La verde explanada de Finsbury Park permanecerá en silencio el próximo mes de julio. Lo que comenzó como una de las apuestas culturales más ambiciosas del verano británico ha terminado en un colapso total. El pasado martes, el gobierno del Reino Unido prohibió la entrada a Kanye West —ahora conocido legalmente como Ye—, lo que obligó a cancelar sus tres noches como cabeza de cartel del Wireless Festival. Horas después, la organización confirmaba la cancelación completa del evento.
El Ministerio del Interior interviene: “no sería beneficioso para el bien público“
El punto de inflexión llegó cuando el Ministerio del Interior rechazó la solicitud de West para obtener una Autorización Electrónica de Viaje (ETA). Fuentes gubernamentales justificaron la decisión alegando que su presencia “no sería beneficiosa para el bien público”.

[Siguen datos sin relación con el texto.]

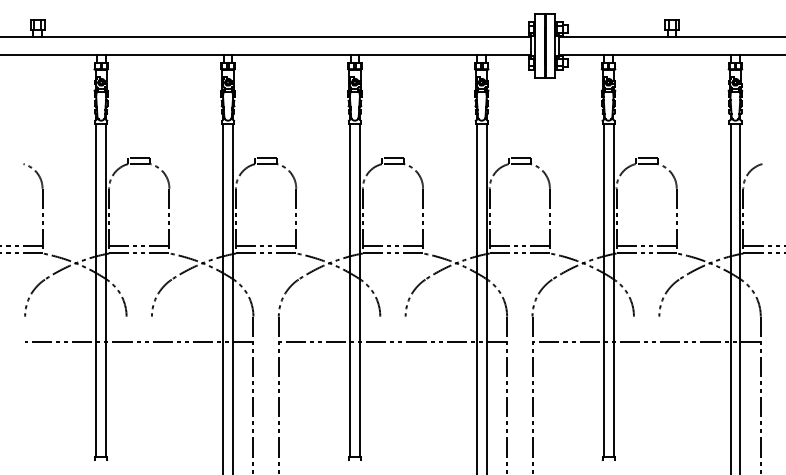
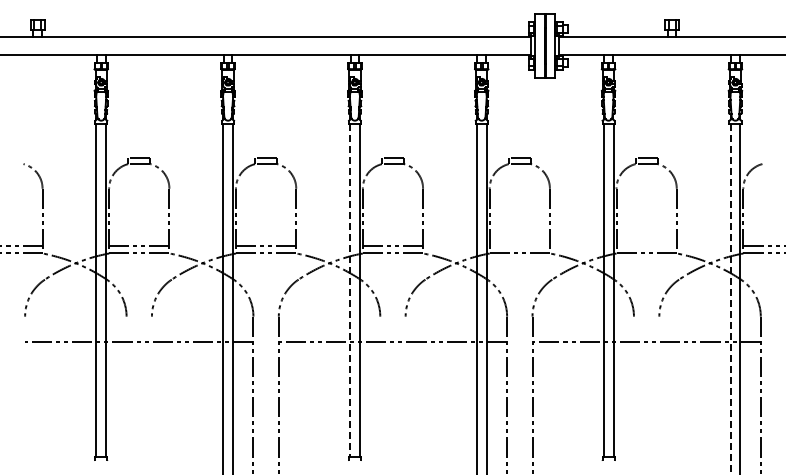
line at (519, 245): present -> none
line at (646, 245): present -> none
line at (350, 290): solid -> dashed
line at (730, 299): solid -> dashed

La medida llega tras semanas de creciente presión política. El Primer Ministro, Sir Keir Starmer, había calificado la contratación del artista como “profundamente preocupante”, mientras que el secretario de Salud, Wes Streeting, cuestionó públicamente si el trastorno bipolar podía justificar la publicación de una canción titulada “Heil Hitler”. Con la negativa del visado, el Ejecutivo marca una línea clara frente a figuras con un historial reciente de retórica antisemita y pro-nazi.
La organización da marcha atrás
La reacción fue inmediata. Tras conocerse el veto, la organización del festival emitió un breve comunicado en el que afirmaba que “el antisemitismo en todas sus formas es aborrecible”. Un giro notable respecto a su postura inicial.
A comienzos de semana, Melvin Benn, director general de Festival Republic, había defendido la contratación del artista, apelando al “perdón y la esperanza” y argumentando que el festival debía ser un espacio para la música de West, no para sus opiniones. Sin embargo, esa defensa generó una fuerte contestación, especialmente por parte de la Campaña contra el Antisemitismo, que acusó al promotor de “lucrarse del racismo”. Con el artista vetado y la reputación del evento en entredicho, la cancelación terminó siendo inevitable.
Una disculpa tardía
La decisión del gobierno coincidió con un intento de rectificación por parte de Ye. En una declaración recogida por Variety, el rapero aseguró que su intención era ofrecer “un espectáculo que promueva el cambio” y propuso reunirse con miembros de la comunidad judía en el Reino Unido para “escucharles”.
El artista reconoció que “las palabras no son suficientes” y que debía “demostrar el cambio con [sus] acciones”. Sin embargo, sus críticos consideraron insuficiente este gesto, recordando tanto sus declaraciones recientes como el contenido de su obra, incluida una canción titulada “Heil Hitler” y la comercialización de productos con simbología nazi. Para el gobierno británico, la propuesta llegó demasiado tarde.
El éxodo de patrocinadores
Antes incluso de la intervención gubernamental, el festival ya mostraba signos de colapso. Un éxodo de grandes patrocinadores dejó al evento sin su base financiera.
Pepsi, socio principal durante más de una década, anunció su retirada a principios de semana. Le siguieron Diageo, Rockstar Energy y PayPal, que eliminaron su marca de todo el material promocional. Figuras como el actor David Schwimmer agradecieron públicamente a estas empresas su decisión, señalando que, aunque cree en el perdón, este exige “mucho más” que lo que el artista ha ofrecido hasta ahora.
La reacción de la comunidad judía
Para la Junta de Diputados de los Judíos Británicos, tanto la cancelación como el veto representan una victoria en la lucha contra la normalización del discurso de odio. Su presidente, Phil Rosenberg, subrayó que la defensa inicial del artista por parte del festival “no es algo que tranquilice a muchos dentro de la comunidad judía ni de otras comunidades”.
El escepticismo ya venía de antes. En 2023, Ye afirmó que ver a Jonah Hill en Infiltrados en clase le había hecho “volver a gustar los judíos”, una declaración que el propio actor calificó recientemente como “extraña”.
Un caso límite para la industria musical
La cancelación del Wireless Festival deja una imagen inédita en la industria musical: la caída de un evento de primer nivel provocada por la combinación de presión política, rechazo social y retirada corporativa.
El caso abre un debate incómodo sobre los límites de la libertad artística. Ye sigue siendo uno de los productores más influyentes de su generación, pero la decisión del gobierno británico marca un precedente claro: el talento no blinda frente a las consecuencias de determinados discursos.
Por ahora, cualquier intento de “demostrar el cambio” tendrá que producirse lejos de los escenarios del Reino Unido.